Supreme Court Hears Google v. Oracle Case
The ALEC legal center filed a brief as a party amicus curiae. In the brief, ALEC highlighted the “positive impact of strong [intellectual property] rights and protections” for states. Broadly, the IP field in the United States “accounts for 45 million jobs and represents approximately 38 percent” of the country’s GDP. When the benefits to the economy are narrowed to certain states, “innovators in states like California, Texas, and New York hold more than 20,000 patents and copyrights in each state” while innovators states like “Pennsylvania, Virginia, Ohio, and Colorado hold between 5,000 and 20,000 IP rights.”
The brief also pointed out that the Copyright Act unambiguously protects software and has since the mid-1970s. Congress wanted to avoid any confusion so amended the law in 1980 specifically to provide a definition for software.

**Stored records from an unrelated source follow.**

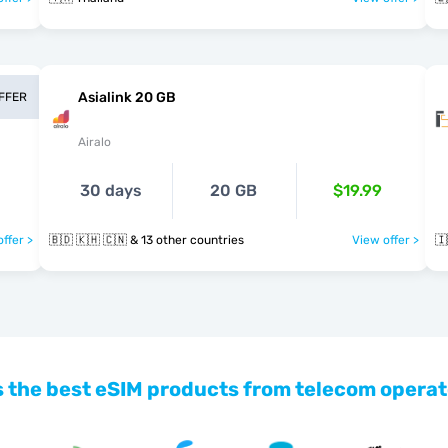
Asialink 20 GB
OFFER
Airalo
30 days
20 GB
$19.99
ffer >
🇧🇩 🇰🇭 🇨🇳 & 13 other countries
View offer >
🇮
 the best eSIM products from telecom operat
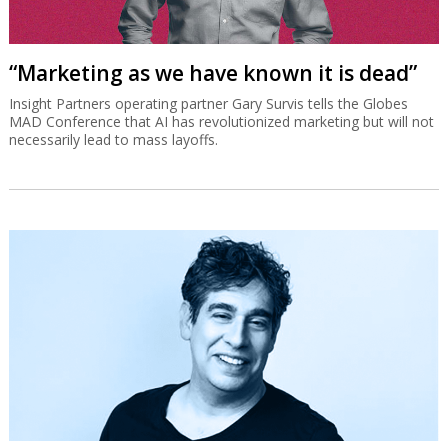
“Marketing as we have known it is dead”
Insight Partners operating partner Gary Survis tells the Globes
MAD Conference that AI has revolutionized marketing but will not
necessarily lead to mass layoffs.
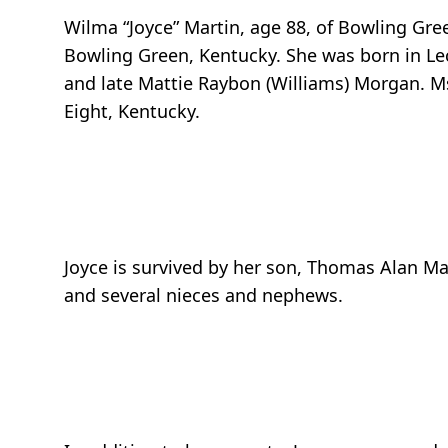
Wilma “Joyce” Martin, age 88, of Bowling Gr
Bowling Green, Kentucky. She was born in Le
and late Mattie Raybon (Williams) Morgan. Ms
Eight, Kentucky.
Joyce is survived by her son, Thomas Alan Ma
and several nieces and nephews.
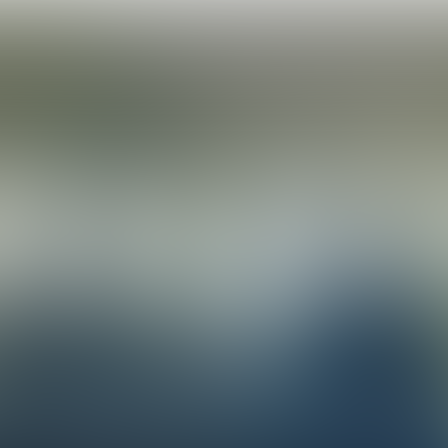
We need to turn goals into 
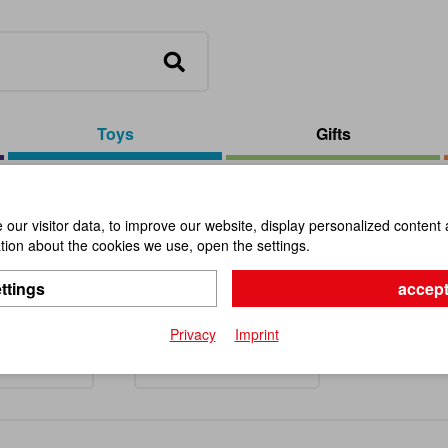
Toys
Gifts
our visitor data, to improve our website, display personalized content 
ion about the cookies we use, open the settings.
s and Toddlers
ttings
accept
Privacy
Imprint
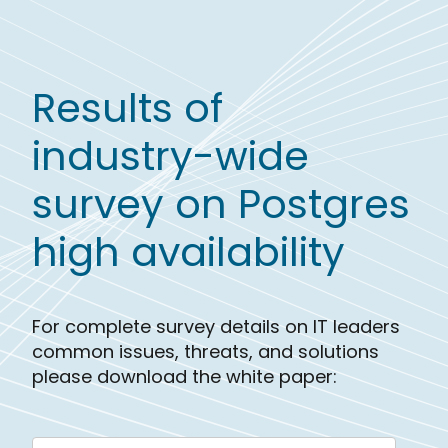
Results of
industry-wide
survey on Postgres
high availability
For complete survey details on IT leaders
common issues, threats, and solutions
please download the white paper:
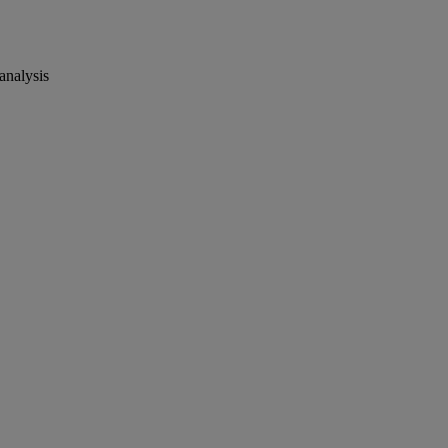
analysis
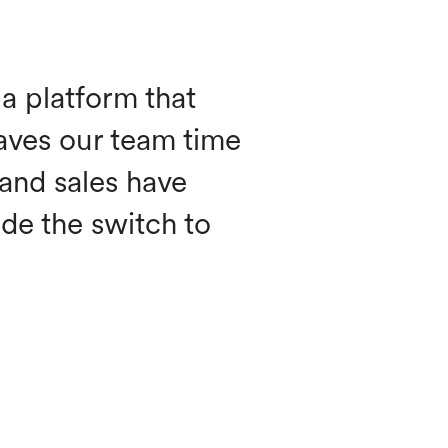
a platform that
aves our team time
 and sales have
de the switch to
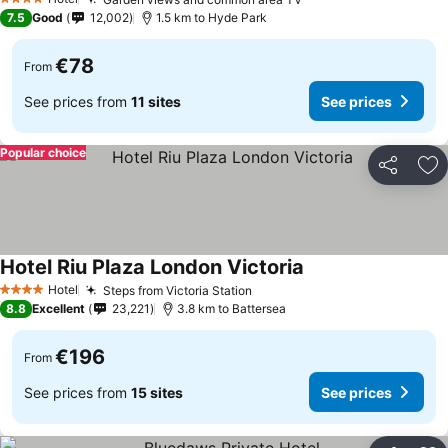
4 Stars
7.5
Good
12,002
1.5 km to Hyde Park
€78
From
See prices from
11 sites
See prices
Popular choice
Share
Ad
Hotel Riu Plaza London Victoria
Hotel
Steps from Victoria Station
4 Stars
8.8
Excellent
23,221
3.8 km to Battersea
€196
From
See prices from
15 sites
See prices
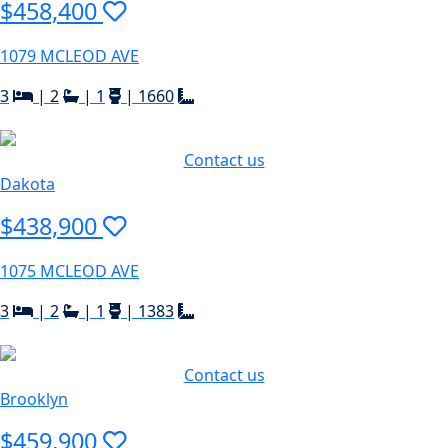
$458,400
1079 MCLEOD AVE
3
|
2
|
1
|
1660
Contact us
Dakota
$438,900
1075 MCLEOD AVE
3
|
2
|
1
|
1383
Contact us
Brooklyn
$459,900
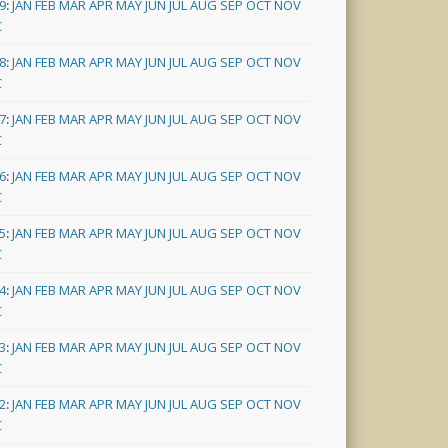
9
:
JAN
FEB
MAR
APR
MAY
JUN
JUL
AUG
SEP
OCT
NOV
C
8
:
JAN
FEB
MAR
APR
MAY
JUN
JUL
AUG
SEP
OCT
NOV
C
7
:
JAN
FEB
MAR
APR
MAY
JUN
JUL
AUG
SEP
OCT
NOV
C
6
:
JAN
FEB
MAR
APR
MAY
JUN
JUL
AUG
SEP
OCT
NOV
C
5
:
JAN
FEB
MAR
APR
MAY
JUN
JUL
AUG
SEP
OCT
NOV
C
4
:
JAN
FEB
MAR
APR
MAY
JUN
JUL
AUG
SEP
OCT
NOV
C
3
:
JAN
FEB
MAR
APR
MAY
JUN
JUL
AUG
SEP
OCT
NOV
C
2
:
JAN
FEB
MAR
APR
MAY
JUN
JUL
AUG
SEP
OCT
NOV
C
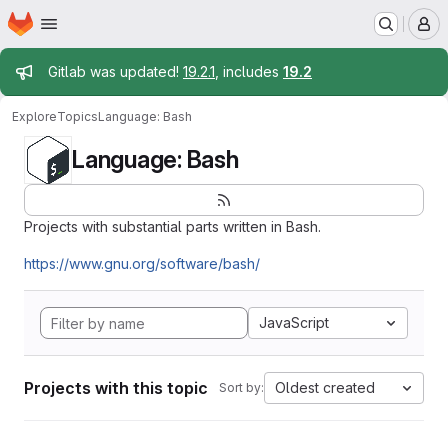
Homepage
Skip to main content
M
Admin message
Gitlab was updated!
19.2.1
, includes
19.2
Explore
Topics
Language: Bash
Language: Bash
Projects with substantial parts written in Bash.
https://www.gnu.org/software/bash/
JavaScript
Projects with this topic
Oldest created
Sort by:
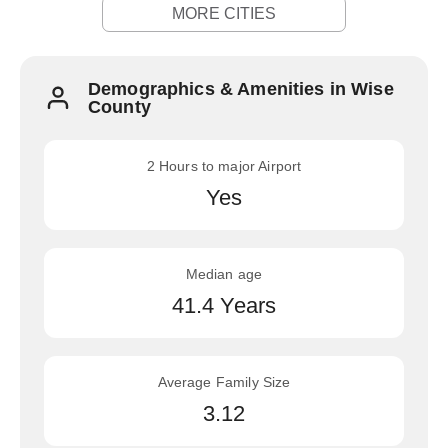
MORE CITIES
Demographics & Amenities in Wise
County
2 Hours to major Airport
Yes
Median age
41.4 Years
Average Family Size
3.12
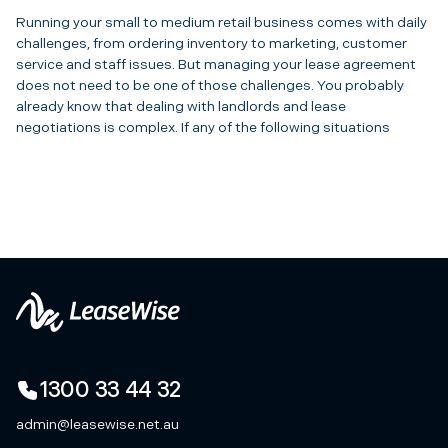
Running your small to medium retail business comes with daily
challenges, from ordering inventory to marketing, customer
service and staff issues. But managing your lease agreement
does not need to be one of those challenges. You probably
already know that dealing with landlords and lease
negotiations is complex. If any of the following situations
1300 33 44 32
admin@leasewise.net.au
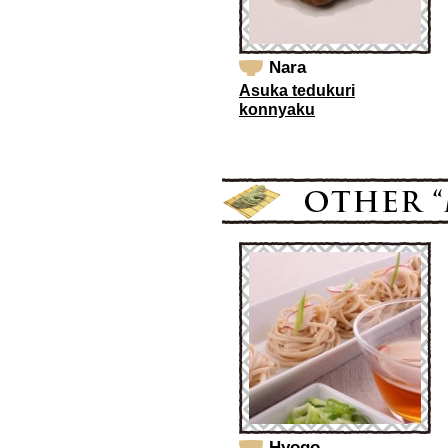
Nara
Asuka tedukuri
konnyaku
Hyogo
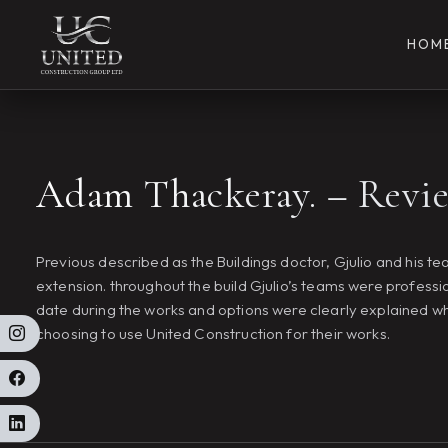
HOM
Adam Thackeray. – Revi
Previous described as the Buildings doctor, Gjulio and his 
extension. throughout the build Gjulio’s teams were professi
date during the works and options were clearly explained w
choosing to use United Construction for their works.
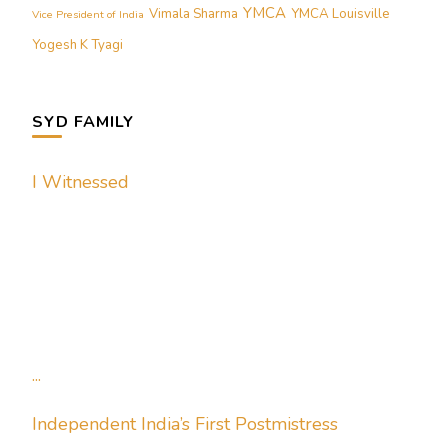
YMCA
Vimala Sharma
YMCA Louisville
Vice President of India
Yogesh K Tyagi
SYD FAMILY
I Witnessed
...
Independent India’s First Postmistress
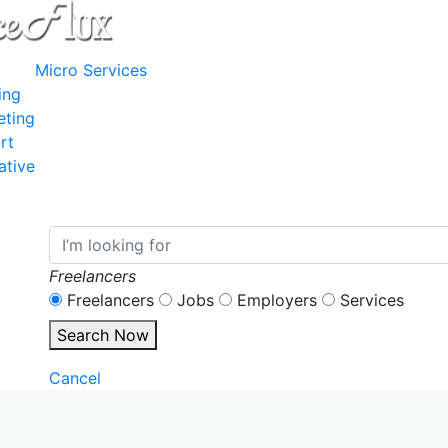
Micro Services
ing
eting
rt
ative
Freelancers
Freelancers
Jobs
Employers
Services
Search Now
Cancel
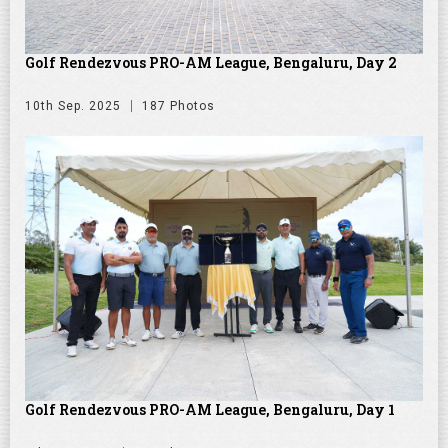
Golf Rendezvous PRO-AM League, Bengaluru, Day 2
10th Sep. 2025
187 Photos
Golf Rendezvous PRO-AM League, Bengaluru, Day 1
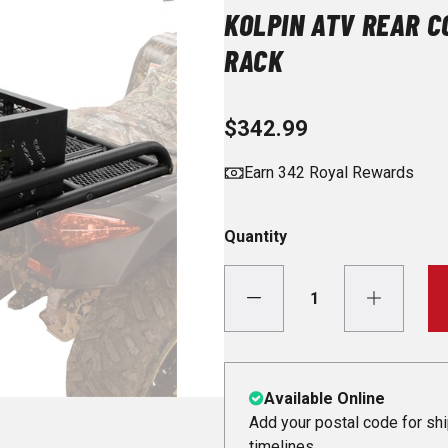
KOLPIN ATV REAR C
RACK
$342.99
Earn 342 Royal Rewards
Quantity
Available Online
Add your postal code for sh
timelines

While the case is before the Supreme Court, the courts are not the proper venue to debate the technological propriety of a law. That debate should happen in Congress, and Congress has not reviewed copyright standards for computer software since the early 1980s. In so doing, Congress has ignored one of the recommendations from the Commission On New Technological Uses of Copyright (CONTU), which stated that Congress should periodically review the Copyright Act, looking specifically on the “impact of such legislation on competition and consumer prices in the computer and information industries.”
Any decision from the Supreme Court will have a significant impact on the innovation economy. The American economy—and the economies of states—all rely on solid, predictable IP protections. These protections have benefited states to the tune of billions of dollars in sales and associated revenue, investment, and millions of jobs.